Collected data entries:
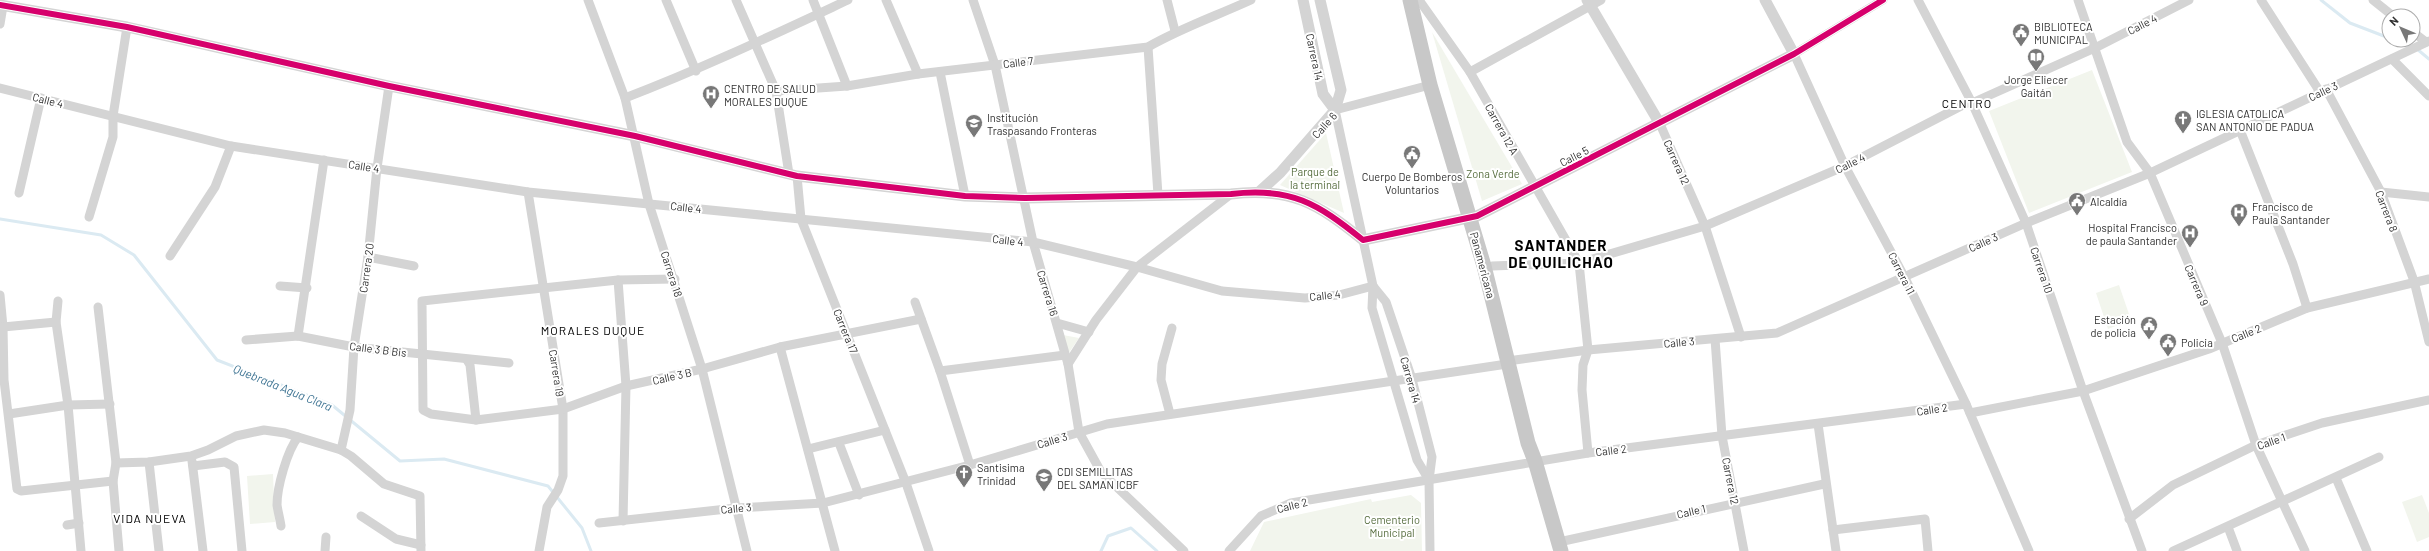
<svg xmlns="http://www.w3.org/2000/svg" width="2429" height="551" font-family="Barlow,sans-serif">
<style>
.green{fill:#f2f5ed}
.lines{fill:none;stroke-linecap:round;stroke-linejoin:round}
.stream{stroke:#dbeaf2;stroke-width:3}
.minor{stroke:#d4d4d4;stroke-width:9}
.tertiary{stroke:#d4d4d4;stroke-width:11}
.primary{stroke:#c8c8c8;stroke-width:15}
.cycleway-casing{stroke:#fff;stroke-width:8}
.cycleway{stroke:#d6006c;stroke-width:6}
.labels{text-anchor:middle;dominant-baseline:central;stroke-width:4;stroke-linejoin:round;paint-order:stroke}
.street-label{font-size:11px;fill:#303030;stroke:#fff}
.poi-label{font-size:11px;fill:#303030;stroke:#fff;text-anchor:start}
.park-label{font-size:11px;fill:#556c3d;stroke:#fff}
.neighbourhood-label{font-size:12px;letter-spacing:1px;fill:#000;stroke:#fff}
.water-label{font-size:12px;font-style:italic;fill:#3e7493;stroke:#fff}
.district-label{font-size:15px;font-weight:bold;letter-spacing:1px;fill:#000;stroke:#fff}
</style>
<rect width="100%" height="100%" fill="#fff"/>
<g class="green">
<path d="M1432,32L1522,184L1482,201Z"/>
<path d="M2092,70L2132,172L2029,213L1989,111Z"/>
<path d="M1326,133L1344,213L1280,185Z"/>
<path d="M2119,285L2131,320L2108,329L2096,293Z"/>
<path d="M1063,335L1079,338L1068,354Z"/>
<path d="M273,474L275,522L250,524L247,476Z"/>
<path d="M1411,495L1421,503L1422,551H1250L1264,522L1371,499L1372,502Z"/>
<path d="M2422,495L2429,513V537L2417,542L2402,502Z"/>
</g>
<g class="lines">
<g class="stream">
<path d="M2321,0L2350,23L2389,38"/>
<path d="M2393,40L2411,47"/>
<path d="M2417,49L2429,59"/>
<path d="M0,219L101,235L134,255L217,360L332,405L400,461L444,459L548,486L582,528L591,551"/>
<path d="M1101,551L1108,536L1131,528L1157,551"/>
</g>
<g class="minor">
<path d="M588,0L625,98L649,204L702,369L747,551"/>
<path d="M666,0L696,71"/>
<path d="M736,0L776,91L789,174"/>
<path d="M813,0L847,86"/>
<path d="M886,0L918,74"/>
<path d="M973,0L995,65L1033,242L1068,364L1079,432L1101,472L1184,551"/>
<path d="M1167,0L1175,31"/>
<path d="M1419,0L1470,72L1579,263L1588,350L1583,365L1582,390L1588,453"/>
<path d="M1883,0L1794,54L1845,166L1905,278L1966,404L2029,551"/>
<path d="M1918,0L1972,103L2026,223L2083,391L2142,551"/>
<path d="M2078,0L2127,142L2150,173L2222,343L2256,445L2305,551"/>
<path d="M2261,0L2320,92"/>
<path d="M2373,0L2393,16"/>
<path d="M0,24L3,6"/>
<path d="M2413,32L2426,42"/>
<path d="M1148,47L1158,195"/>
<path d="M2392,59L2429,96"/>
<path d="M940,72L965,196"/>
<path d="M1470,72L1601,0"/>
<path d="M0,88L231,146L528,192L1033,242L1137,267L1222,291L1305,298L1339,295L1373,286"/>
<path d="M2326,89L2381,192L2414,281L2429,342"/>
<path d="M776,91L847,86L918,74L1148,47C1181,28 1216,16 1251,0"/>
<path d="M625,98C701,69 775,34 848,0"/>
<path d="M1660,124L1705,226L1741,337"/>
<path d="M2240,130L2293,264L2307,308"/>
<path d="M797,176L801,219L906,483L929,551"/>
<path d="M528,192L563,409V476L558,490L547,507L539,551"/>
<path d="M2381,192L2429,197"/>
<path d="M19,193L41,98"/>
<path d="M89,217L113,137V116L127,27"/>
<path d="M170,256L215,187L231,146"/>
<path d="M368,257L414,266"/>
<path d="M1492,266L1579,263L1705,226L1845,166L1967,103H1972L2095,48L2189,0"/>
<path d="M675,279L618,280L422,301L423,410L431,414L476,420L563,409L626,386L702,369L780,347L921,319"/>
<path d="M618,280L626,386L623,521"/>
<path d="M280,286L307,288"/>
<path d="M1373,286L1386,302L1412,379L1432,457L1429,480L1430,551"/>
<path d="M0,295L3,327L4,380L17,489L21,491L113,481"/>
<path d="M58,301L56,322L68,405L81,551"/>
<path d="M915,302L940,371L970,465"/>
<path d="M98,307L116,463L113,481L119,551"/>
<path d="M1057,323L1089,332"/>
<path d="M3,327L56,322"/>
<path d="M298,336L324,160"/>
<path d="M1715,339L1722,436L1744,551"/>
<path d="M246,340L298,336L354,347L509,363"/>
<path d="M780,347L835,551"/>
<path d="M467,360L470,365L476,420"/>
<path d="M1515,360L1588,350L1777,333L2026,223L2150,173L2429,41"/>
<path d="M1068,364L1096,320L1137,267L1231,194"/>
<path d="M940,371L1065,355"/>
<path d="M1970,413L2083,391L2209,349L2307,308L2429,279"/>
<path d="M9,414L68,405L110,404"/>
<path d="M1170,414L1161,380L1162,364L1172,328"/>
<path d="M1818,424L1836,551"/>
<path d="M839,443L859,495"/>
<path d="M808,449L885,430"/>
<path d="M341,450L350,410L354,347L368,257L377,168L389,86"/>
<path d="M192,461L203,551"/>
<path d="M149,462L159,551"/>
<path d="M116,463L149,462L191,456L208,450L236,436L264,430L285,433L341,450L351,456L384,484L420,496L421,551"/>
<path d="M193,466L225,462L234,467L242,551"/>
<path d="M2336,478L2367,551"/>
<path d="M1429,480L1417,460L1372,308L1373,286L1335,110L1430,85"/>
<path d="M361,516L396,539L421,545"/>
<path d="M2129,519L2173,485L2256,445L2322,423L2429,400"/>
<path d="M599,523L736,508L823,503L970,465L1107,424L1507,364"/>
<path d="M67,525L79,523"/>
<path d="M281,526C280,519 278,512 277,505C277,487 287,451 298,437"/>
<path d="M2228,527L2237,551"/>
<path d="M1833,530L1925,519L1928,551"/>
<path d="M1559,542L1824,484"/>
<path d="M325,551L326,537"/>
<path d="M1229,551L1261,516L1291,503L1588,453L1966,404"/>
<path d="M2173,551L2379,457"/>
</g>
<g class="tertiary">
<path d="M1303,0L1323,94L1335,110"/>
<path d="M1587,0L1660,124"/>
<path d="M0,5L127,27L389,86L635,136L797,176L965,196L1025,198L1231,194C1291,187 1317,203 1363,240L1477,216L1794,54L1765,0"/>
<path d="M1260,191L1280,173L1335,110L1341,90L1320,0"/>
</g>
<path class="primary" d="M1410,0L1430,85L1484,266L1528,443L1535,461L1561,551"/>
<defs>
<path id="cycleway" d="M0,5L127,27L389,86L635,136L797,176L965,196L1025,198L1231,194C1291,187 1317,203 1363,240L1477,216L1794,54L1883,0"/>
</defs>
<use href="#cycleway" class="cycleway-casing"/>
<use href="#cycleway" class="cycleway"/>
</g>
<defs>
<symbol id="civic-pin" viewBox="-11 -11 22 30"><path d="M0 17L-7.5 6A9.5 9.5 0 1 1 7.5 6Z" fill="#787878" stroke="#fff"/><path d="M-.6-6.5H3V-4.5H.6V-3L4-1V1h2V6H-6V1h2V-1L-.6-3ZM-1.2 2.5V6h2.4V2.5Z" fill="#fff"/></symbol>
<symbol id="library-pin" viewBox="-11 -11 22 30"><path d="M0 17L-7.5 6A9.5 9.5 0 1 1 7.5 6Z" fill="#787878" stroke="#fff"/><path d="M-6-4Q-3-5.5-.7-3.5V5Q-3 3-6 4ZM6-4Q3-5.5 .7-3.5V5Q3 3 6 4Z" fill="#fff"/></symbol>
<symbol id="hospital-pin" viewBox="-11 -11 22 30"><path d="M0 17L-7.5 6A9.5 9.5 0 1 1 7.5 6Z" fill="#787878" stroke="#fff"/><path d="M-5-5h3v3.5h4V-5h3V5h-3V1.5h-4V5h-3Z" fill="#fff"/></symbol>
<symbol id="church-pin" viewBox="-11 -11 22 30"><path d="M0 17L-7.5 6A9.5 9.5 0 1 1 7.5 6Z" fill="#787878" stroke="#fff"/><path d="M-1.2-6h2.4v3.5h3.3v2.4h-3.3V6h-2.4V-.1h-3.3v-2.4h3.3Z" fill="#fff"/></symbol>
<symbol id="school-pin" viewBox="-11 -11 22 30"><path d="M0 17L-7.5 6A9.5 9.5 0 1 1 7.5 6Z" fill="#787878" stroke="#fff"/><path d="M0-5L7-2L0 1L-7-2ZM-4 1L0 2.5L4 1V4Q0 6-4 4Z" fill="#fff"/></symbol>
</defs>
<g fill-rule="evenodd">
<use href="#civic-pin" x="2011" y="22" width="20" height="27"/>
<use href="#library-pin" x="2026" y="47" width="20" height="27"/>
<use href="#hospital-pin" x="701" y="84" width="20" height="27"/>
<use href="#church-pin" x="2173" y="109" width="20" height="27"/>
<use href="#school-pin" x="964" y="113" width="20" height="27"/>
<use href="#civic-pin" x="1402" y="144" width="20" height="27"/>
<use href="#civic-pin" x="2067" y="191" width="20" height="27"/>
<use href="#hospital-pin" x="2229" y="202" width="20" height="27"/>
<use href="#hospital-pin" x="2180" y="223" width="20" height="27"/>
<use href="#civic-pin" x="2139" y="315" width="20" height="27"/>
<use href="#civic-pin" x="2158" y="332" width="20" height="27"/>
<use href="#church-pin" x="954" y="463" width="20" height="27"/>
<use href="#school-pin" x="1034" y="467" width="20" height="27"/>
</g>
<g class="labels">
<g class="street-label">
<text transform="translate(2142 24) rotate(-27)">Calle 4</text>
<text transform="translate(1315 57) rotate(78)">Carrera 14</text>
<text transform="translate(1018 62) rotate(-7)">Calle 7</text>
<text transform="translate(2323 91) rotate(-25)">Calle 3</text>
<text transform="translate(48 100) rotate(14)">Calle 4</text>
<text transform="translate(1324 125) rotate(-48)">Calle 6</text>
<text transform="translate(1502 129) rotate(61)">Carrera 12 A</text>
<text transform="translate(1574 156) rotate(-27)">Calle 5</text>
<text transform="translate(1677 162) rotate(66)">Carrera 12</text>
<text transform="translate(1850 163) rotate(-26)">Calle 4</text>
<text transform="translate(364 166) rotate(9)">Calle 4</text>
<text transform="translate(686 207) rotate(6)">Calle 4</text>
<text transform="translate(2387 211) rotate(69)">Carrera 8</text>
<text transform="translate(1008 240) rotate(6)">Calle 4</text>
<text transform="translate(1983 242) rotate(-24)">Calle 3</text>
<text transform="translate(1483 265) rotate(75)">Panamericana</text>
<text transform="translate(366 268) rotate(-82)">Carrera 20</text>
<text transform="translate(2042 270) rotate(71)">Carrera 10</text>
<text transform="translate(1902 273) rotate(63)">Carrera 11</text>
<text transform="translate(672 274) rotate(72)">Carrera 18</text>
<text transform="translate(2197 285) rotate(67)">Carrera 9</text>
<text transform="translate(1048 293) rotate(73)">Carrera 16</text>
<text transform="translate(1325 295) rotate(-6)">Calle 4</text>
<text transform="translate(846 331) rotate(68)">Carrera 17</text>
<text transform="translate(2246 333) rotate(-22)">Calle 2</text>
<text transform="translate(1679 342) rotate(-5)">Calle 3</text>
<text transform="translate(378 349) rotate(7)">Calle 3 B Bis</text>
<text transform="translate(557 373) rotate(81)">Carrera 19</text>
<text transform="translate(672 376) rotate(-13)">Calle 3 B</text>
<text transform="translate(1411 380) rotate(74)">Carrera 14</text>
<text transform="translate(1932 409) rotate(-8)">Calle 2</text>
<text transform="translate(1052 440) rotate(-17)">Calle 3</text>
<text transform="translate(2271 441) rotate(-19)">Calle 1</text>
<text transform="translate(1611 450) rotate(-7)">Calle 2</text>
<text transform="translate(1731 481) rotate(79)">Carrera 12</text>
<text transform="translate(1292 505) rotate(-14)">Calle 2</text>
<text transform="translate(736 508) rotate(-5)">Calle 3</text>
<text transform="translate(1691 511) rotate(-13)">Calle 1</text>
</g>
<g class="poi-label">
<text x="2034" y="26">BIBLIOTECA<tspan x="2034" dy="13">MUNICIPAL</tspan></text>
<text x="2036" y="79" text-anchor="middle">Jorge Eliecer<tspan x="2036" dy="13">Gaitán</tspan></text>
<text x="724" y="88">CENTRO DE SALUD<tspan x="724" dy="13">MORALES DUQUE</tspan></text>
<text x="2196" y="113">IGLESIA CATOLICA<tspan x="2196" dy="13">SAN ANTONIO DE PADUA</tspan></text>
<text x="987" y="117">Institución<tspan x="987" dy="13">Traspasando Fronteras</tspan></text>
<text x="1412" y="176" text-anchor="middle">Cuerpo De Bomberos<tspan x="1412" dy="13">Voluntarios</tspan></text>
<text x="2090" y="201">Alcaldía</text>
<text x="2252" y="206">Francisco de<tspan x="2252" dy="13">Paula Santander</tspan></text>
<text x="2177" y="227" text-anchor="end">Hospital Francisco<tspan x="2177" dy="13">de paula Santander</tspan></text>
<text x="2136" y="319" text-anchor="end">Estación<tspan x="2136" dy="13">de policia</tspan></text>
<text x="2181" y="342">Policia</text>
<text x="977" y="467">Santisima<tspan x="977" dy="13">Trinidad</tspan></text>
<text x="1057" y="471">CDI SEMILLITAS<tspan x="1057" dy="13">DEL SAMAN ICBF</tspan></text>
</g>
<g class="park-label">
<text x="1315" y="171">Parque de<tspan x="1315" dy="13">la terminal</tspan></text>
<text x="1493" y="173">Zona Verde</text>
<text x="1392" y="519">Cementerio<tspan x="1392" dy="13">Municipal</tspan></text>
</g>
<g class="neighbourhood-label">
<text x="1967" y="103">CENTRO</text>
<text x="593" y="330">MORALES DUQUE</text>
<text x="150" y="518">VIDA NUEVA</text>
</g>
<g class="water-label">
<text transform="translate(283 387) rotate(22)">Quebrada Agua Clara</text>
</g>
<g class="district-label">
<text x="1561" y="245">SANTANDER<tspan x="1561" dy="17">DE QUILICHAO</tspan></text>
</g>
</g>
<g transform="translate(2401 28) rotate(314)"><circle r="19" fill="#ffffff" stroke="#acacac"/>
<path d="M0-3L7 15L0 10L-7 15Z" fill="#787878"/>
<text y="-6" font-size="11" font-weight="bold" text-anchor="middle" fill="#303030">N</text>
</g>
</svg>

- **TASK TO CARRY OUT**
Search the entries for the string "lines". Copy every line that has it.

- **TASK OUTPUT**
.lines{fill:none;stroke-linecap:round;stroke-linejoin:round}
<g class="lines">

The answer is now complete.